▶ Provided passage:
^^^^^^^^

# My coding habits

Warning! Much of this musing rambles even more than normal, assumes that you know programming, and lacks a point. Skip to right before the endnotes for something that might be more organized and comprehensible.

As I mentioned recently, I’ve inherited a bunch of code that has a number of flaws that make it hard to use and perhaps harder to update. In that musing, I reflected on coding practices that the code reminded me that I should follow.

Today, I needed to use a separate part of the system. It didn’t work. Fortunately, this time, the code was written in Java, so I could at least pretend to understand enough to fix it [1].

I started with a minimalist approach: Try to run the code on what I thought was a valid input file. Find a problem. Decide whether to update the file (e.g., remove single quotation marks from strings because the code won’t accept strings that include single quotation marks) or the code (e.g., make it accept the single quotation marks). Generally decide to fix the code. Try the code again. Find the next problem [4]. Decide whether to update the input file or the code.

^^^^^^^^

▶ Required actions:
a) For the coding-habits text, state whether each statement agrees with it, answering yes or no and quoting the deciding words of the text exactly: (i) the part of the system used today was written in Java; (ii) the writer usually chose to change the input file rather than the code; (iii) the warning says the musing assumes the reader knows programming.
b) Quote the coding-habits text word for word, from "As I mentioned" up to and including "fix it [1].".

^^^^^^^^

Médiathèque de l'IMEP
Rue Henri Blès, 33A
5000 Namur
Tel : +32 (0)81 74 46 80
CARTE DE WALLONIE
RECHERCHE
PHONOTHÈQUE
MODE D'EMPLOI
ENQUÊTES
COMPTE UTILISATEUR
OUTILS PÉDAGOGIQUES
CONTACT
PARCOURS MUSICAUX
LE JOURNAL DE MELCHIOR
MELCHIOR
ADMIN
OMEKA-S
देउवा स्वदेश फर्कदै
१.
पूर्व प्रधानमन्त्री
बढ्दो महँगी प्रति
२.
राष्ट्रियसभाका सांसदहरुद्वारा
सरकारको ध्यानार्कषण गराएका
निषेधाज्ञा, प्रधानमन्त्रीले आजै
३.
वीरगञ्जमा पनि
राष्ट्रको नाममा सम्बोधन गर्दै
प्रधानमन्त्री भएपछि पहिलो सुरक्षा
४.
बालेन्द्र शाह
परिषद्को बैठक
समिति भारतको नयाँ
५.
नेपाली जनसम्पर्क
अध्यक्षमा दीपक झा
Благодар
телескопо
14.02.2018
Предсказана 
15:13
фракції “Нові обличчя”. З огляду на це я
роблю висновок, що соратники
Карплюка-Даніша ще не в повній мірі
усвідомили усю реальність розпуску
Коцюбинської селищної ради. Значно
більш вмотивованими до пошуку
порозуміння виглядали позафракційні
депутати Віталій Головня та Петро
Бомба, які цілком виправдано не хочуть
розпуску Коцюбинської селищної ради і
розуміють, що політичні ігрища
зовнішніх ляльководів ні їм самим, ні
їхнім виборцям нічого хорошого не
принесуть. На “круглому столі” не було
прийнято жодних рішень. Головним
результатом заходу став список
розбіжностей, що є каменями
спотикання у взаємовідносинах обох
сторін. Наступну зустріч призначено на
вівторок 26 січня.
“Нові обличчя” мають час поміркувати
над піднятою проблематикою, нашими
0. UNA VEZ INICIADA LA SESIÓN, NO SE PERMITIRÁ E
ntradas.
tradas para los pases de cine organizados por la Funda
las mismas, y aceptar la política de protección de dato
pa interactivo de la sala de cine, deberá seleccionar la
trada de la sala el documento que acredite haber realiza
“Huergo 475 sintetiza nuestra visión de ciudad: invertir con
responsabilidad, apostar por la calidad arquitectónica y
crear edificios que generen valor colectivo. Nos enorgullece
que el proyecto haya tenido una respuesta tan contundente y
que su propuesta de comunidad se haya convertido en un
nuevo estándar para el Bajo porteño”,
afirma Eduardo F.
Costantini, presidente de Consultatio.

^^^^^^^^

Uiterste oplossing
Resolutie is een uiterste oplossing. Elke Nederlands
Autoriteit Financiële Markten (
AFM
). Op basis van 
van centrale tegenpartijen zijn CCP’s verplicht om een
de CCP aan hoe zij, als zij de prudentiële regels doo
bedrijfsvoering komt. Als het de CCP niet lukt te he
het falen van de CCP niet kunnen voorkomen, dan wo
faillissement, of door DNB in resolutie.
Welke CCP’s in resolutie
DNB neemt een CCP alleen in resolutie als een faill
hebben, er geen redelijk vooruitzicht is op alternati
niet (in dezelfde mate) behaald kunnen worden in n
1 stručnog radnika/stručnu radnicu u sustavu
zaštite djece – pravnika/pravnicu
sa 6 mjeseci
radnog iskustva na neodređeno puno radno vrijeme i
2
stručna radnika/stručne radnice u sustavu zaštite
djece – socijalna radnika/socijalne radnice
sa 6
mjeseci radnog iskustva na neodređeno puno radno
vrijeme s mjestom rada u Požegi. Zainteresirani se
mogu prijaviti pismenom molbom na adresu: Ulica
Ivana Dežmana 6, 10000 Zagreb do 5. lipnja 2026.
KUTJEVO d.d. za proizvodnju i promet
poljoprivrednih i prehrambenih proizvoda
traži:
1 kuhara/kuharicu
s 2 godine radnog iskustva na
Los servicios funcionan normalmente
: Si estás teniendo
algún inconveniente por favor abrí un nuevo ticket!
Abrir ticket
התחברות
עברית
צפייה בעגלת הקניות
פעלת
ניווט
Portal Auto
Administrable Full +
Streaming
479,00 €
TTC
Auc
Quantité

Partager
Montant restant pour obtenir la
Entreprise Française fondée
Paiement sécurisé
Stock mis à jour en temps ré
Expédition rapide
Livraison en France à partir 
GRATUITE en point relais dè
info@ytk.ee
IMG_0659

^^^^^^^^

▶ Task-by-task outputs:
a)
(i) Yes: "this time, the code was written in Java"
(ii) No: "Generally decide to fix the code."
(iii) Yes: "assumes that you know programming"

b)
As I mentioned recently, I’ve inherited a bunch of code that has a number of flaws that make it hard to use and perhaps harder to update. In that musing, I reflected on coding practices that the code reminded me that I should follow.

Today, I needed to use a separate part of the system. It didn’t work. Fortunately, this time, the code was written in Java, so I could at least pretend to understand enough to fix it [1].